Supervised (yes, supervised) learning with 0 examples
and other methods for obviating those pesky training sets
Erik G. Learned-Miller
Department of Computer Science
University of Massachusetts, Amherst
ABSTRACT:
Sometimes the first examples we have seen of particular objects or
patterns come at test time rather than at training time. A simple example
is reading a highly stylized font, say, on a store front. Appearance
models trained a priori tend to do very poorly in classifying the letters
of such new fonts.
In this talk, I discuss our recent work in addressing the difficult problem
of encountering new types of patterns at test time, especially those that are not well
modeled by training data, either labeled or unlabeled. In the first part
of the talk, I present ways of constraining the interpretations of patterns
that are invariant to their appearance. This sounds paradoxical, but
is quite simple. For example, the string 01221221331 is an encoding of
a common string where each letter has been substituted with a digit.

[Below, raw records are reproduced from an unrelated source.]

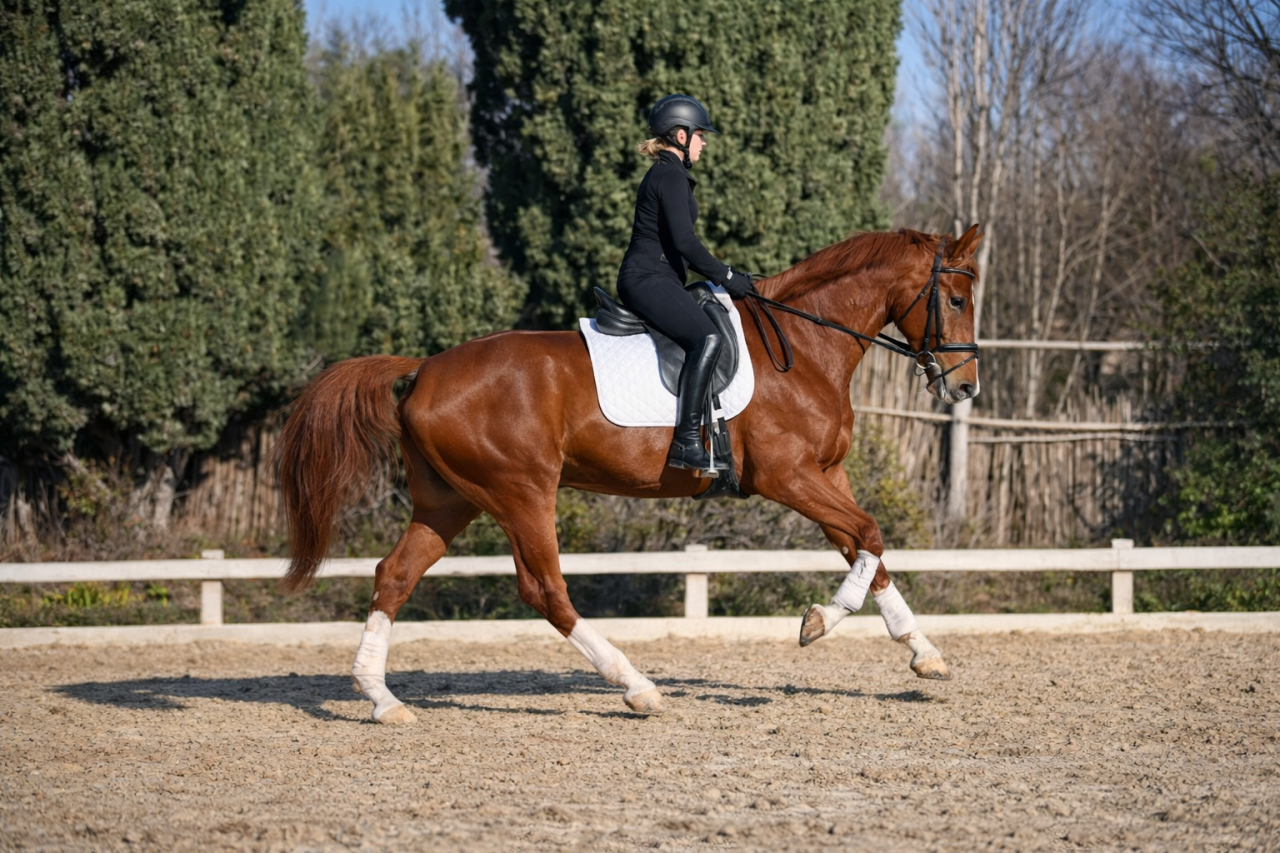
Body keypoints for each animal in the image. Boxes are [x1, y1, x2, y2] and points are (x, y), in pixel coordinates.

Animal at [275, 225, 983, 724]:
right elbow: (871, 535)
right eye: (955, 299)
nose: (966, 387)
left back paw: (382, 699)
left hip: (449, 502)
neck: (805, 348)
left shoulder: (826, 476)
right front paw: (819, 621)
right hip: (522, 492)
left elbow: (868, 546)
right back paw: (637, 687)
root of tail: (424, 369)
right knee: (545, 590)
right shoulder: (788, 477)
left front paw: (923, 652)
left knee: (394, 576)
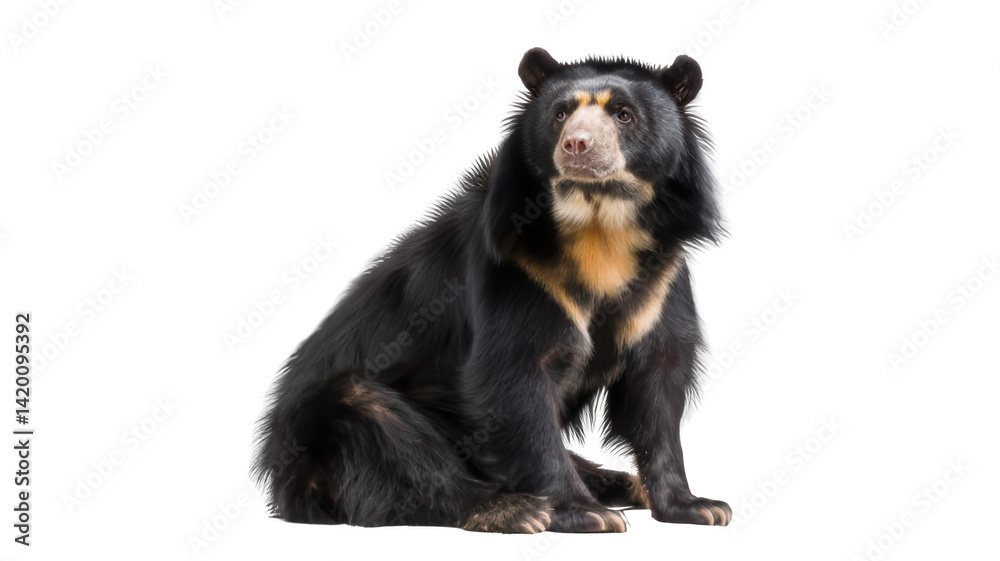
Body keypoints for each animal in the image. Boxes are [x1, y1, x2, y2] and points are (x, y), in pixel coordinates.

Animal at [251, 47, 730, 533]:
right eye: (560, 114)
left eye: (624, 114)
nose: (577, 145)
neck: (598, 226)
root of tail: (276, 474)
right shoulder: (520, 275)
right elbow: (515, 382)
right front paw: (583, 513)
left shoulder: (660, 282)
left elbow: (657, 392)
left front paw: (700, 506)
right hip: (329, 425)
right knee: (387, 433)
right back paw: (513, 508)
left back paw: (621, 483)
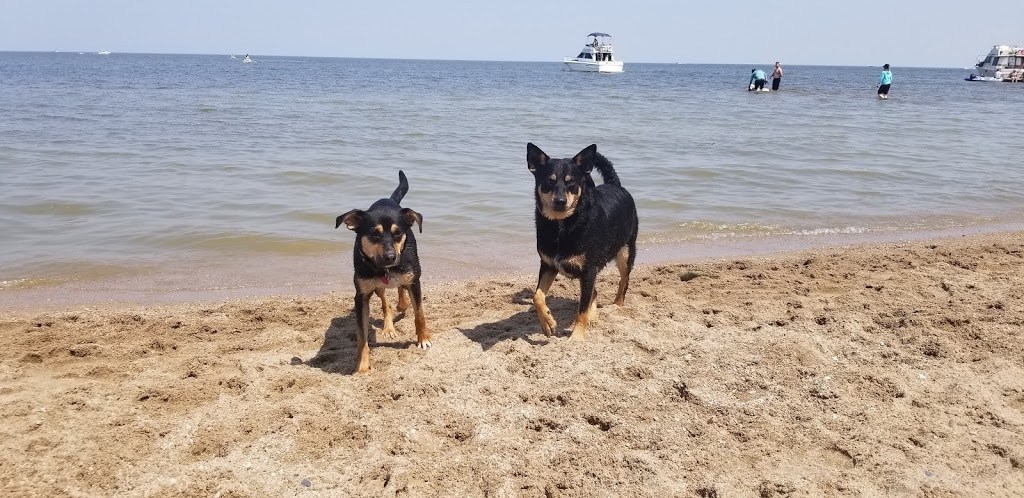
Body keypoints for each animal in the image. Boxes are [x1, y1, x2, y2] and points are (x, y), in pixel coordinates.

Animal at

(Can you guess the string?) We show how such techniques can be used to
provide important constraints in difficult problems like scene text recognition.
In the second part of the talk, I discuss our work in optical character recognition.
I discuss a "font free" OCR system which has never been trained on, or given
any information about the specific appearance of any character, and yet can
easily read the majority of most documents correctly. I also discuss new work
in bootstrapping training sets in OCR problems. In this work, we automatically
extract "training sets" from noisy documents so that we can dynamically build
document specific models. We call this "Learning on the Fly".
Finally, I discuss potential application of such ideas to other problems in
computer vision and pattern recognition.